Here are the stats for what we did that day:
For someone like me who has never really put their body through something like this, it came as shock but also as a challenge, and then it was a point to prove. I began to look at the walk in a different way. In the beginning I felt like it was going to be more difficult and embarrassing for those around me, but slowly it became less about others and more about proving to myself that I can do this.
My weight wasn’t the thing that was holding me back, it was my mind. My body is more than capable of doing something this active. I am the one that was saying “I can’t”. I was using the fact that as I had to pull around more weight than the average person, there is no possible way I could get my body to do the things I needed it to do. Therefore, I should just give up, and go back the way I came. My weight, if I would let it, would hold me back from realising my true potential. So I continued on and lifted my spirits.
We came to a gorge that takes us up 609m to the top of the mountain. You basically climb up a waterfall. It is gorgeous and perilous for someone like me. One wrong foot placement (which would be highly likely) and all you have to fall on are rocks. I took a deep breath and shouted “LLLLEEERRROOOYYYY, let’s do this”. Jon being the adventurous and nimble type bounded up the gorge a bit quicker than me, but encouraged me to take it at my own pace. (40 minutes to be exact, boom!) We stopped a few times to gather our breath but always kept moving forward, one rock at a time. Until, it ended. I had made it and the thoughts I had 40 minutes ago had been left behind in the mist.
There is nothing else like the feeling of accomplishment that I felt at the top of that mountain. In that moment I was defying the nay-sayers and the societal expectation that comes with being “obese”. I could and did do it. Now don’t get me wrong, it was difficult and I am very bruised, someone my size does have repercussions when doing this kind of exercise, but it can be done. I can push through the voice in my head that says “turn back, you cannot do it”.
Once we had reached the top, Jon and I stopped for a well deserved cup of tea and some sandwiches.
It’s true the more you do this kind of extreme exercise the better you get and the more you enjoy it. I began getting into the walk and started smiling and taking in my surroundings. I wasn’t miserable anymore, I was having a great time. I was at the top of a mountain, with great company and what could of been a fantastic view.
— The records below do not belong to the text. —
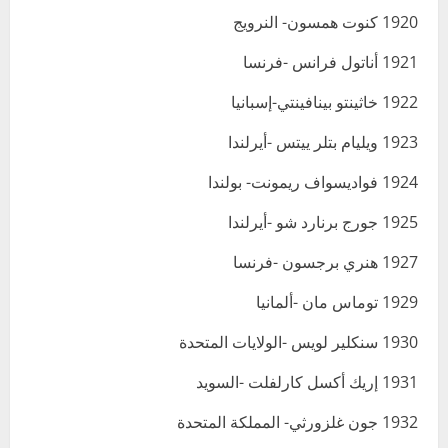
1920 كنوت همسون- النرويج
1921 أناتول فرانس -فرنسا
1922 خاثينتو بينافينتي-إسبانيا
1923 ويليام بتلر ييتس -أيرلندا
1924 فواديسواف ريمونت- بولندا
1925 جورج برنارد شو -أيرلندا
1927 هنري برجسون -فرنسا
1929 توماس مان -ألمانيا
1930 سنكلير لويس -الولايات المتحدة
1931 إريك أكسل كارلفلت -السويد
1932 جون غلزورثي- المملكة المتحدة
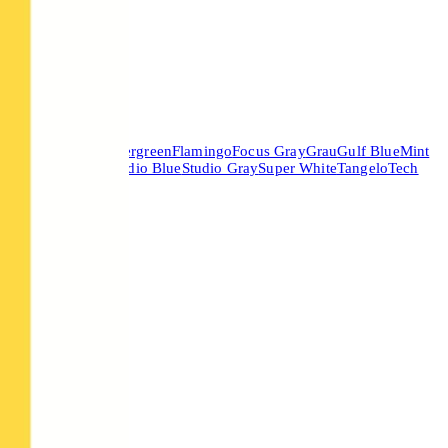
2 Jahre
Garantie
ocoa
Deep Yellow
Evergreen
Flamingo
Focus Gray
Grau
Gulf Blue
Mint
Green
Stone Gray
Studio Blue
Studio Gray
Super White
Tangelo
Tech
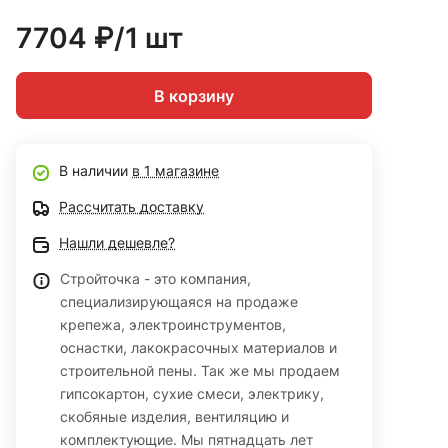
7704 ₽/1 шт
В корзину
В наличии
в 1 магазине
Рассчитать доставку
Нашли дешевле?
Стройточка - это компания,
специализирующаяся на продаже
крепежа, электроинструментов,
оснастки, лакокрасочных материалов и
строительной пены. Так же мы продаем
гипсокартон, сухие смеси, электрику,
скобяные изделия, вентиляцию и
комплектующие. Мы пятнадцать лет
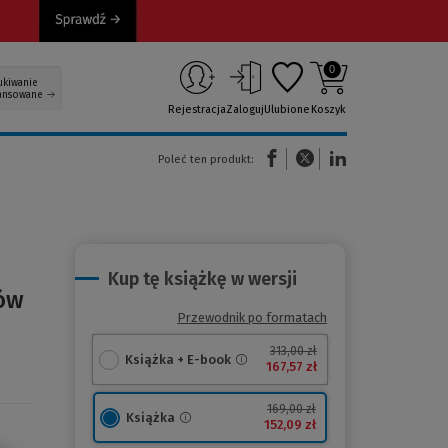
0
ukiwanie
ansowane
Rejestracja
Zaloguj
Ulubione
Koszyk
(Nowe okno)
(Link do innej strony)
(Link do innej strony)
Poleć ten produkt:
Kup tę książkę w wersji
ów
Przewodnik po formatach
313,00 zł
Książka + E-book
167,57 zł
169,00 zł
Książka
152,09 zł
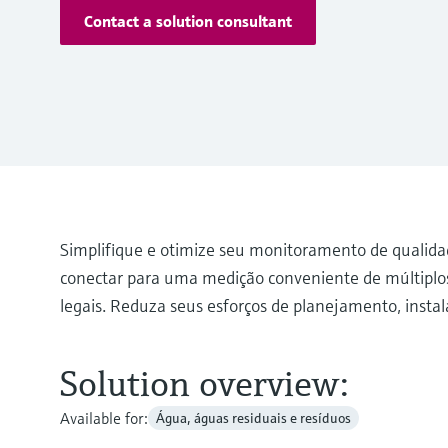
Contact a solution consultant
Simplifique e otimize seu monitoramento de qualidad
conectar para uma medição conveniente de múltiplos
legais. Reduza seus esforços de planejamento, inst
Solution overview:
Available for:
Água, águas residuais e resíduos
It was then time to make our decent back down to Edale; which included lots of grass to my delight. The way down was beautiful, I could see happy climbers that would always
say “hello”, dogs bounding down steep hills with owners running after them, couples holding hands and helping each other along the way.
Once Jon and I had reached level ground I was able to concentrate less on where I was putting my feet and more onto having fun. We stopped for photos and I looked at the way the water rested on the grass, we saw sheep and birds, we listened to how quiet everything was, how peaceful it felt to get out of the city. Then, I had to run away from Jon throwing water at me. It was such a pleasant place to be and a worthwhile trip overall.
I overcame a mental block in my weight loss journey that Monday. I am proud of myself for the things that I have accomplished. I learnt a hard lesson that day; it doesn’t matter what you weigh it is your spirit that will keep you going.
…I also found a new appreciation for Nandos’ chicken. Hey, a girl’s still gotta eat!